Let $A$ and $B$ be two $p\times p$ real symmetric matrices such that $A\succeq B$, meaning that $A-B$ is non-negative definite. I want to prove these two results.
First result: $\lambda_j(A)\geq \lambda_j(B)$, $j=1,...,p$, where $\lambda_j(\cdot)$ is the $j$ eigenvalue of the respective matrix.
Second result: $\log(A)\succeq \log(B)$, where $\log(X)=P\text{diag}(\log\lambda_j(X))P^{\top}$ and $X$ is a $p\times p$ symmetric matrix with spectral decomposition $X=P\text{diag}(\lambda_j(X))P^{\top}$.
I think that the two results must be straightforward. My complication is that $A$ and $B$ have (in general) different spectral decompositions, say $$A=PDP^{\top}$$ and $$B=QMQ^{\top}.$$ It will be helpful if, for example, I can say something about $P$ and $Q$, like $P^{\top}Q=I$, which I think it could be false in general.

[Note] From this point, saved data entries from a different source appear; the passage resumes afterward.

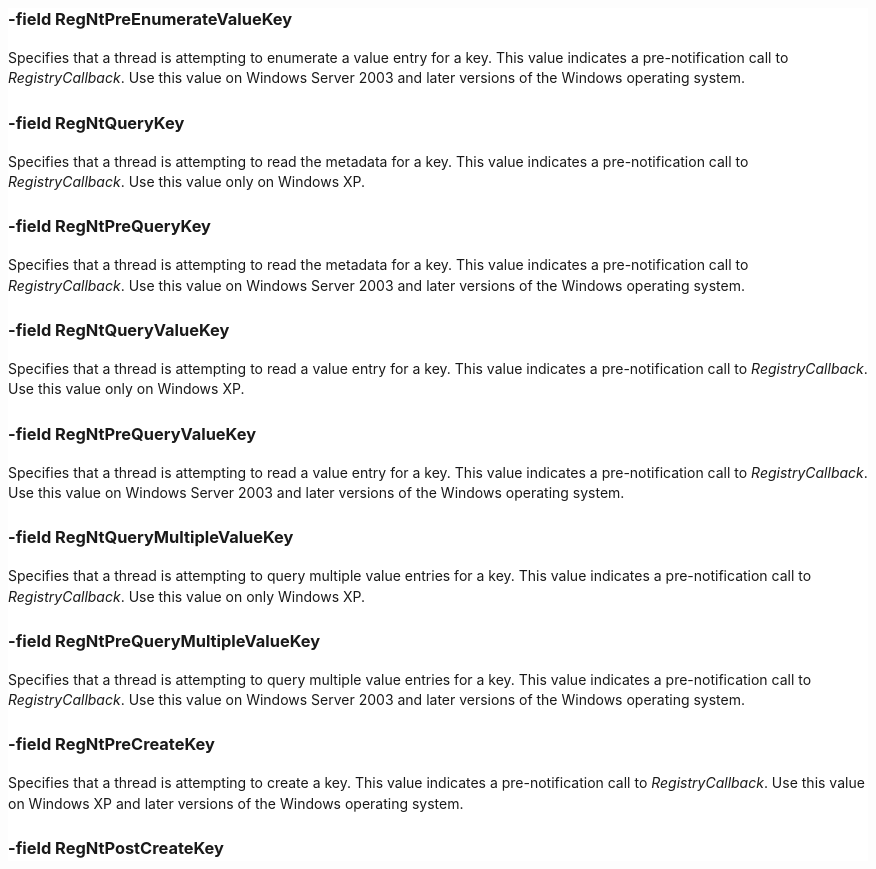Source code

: 
### -field RegNtPreEnumerateValueKey

Specifies that a thread is attempting to enumerate a value entry for a key. This value indicates a pre-notification call to <i>RegistryCallback</i>. Use this value on Windows Server 2003 and later versions of the Windows operating system.


### -field RegNtQueryKey

Specifies that a thread is attempting to read the metadata for a key. This value indicates a pre-notification call to <i>RegistryCallback</i>. Use this value only on Windows XP.


### -field RegNtPreQueryKey

Specifies that a thread is attempting to read the metadata for a key. This value indicates a pre-notification call to <i>RegistryCallback</i>. Use this value on Windows Server 2003 and later versions of the Windows operating system.


### -field RegNtQueryValueKey

Specifies that a thread is attempting to read a value entry for a key. This value indicates a pre-notification call to <i>RegistryCallback</i>. Use this value only on Windows XP.


### -field RegNtPreQueryValueKey

Specifies that a thread is attempting to read a value entry for a key. This value indicates a pre-notification call to <i>RegistryCallback</i>. Use this value on Windows Server 2003 and later versions of the Windows operating system.


### -field RegNtQueryMultipleValueKey

Specifies that a thread is attempting to query multiple value entries for a key. This value indicates a pre-notification call to <i>RegistryCallback</i>. Use this value on only Windows XP.


### -field RegNtPreQueryMultipleValueKey

Specifies that a thread is attempting to query multiple value entries for a key. This value indicates a pre-notification call to <i>RegistryCallback</i>. Use this value on Windows Server 2003 and later versions of the Windows operating system.


### -field RegNtPreCreateKey

Specifies that a thread is attempting to create a key. This value indicates a pre-notification call to <i>RegistryCallback</i>. Use this value on Windows XP and later versions of the Windows operating system.


### -field RegNtPostCreateKey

For the first result, it suffices to use the Courant-Fischer theorem. In particular, we have a proof to the effect of $$ \lambda_j(A) = \min\{\max_x\{x^TAx : \cdots\}\} = \min\{\max_x\{x^TBx + x^T(A-B)x : \cdots\}\}\\ \leq \min\{\max_{x}\{x^TBx: \cdots\}\} = \lambda_j(B).\\ $$ Your second result will only hold if we have $B \succ 0$. In this case, your statement is equivalent to saying that the matrix-logarithm is "operator monotone" over the positive definite matrices. For a reference on this, I recommend Bhatia's Matrix Analysis or Horn and Johnson's Topics in Matrix Analysis.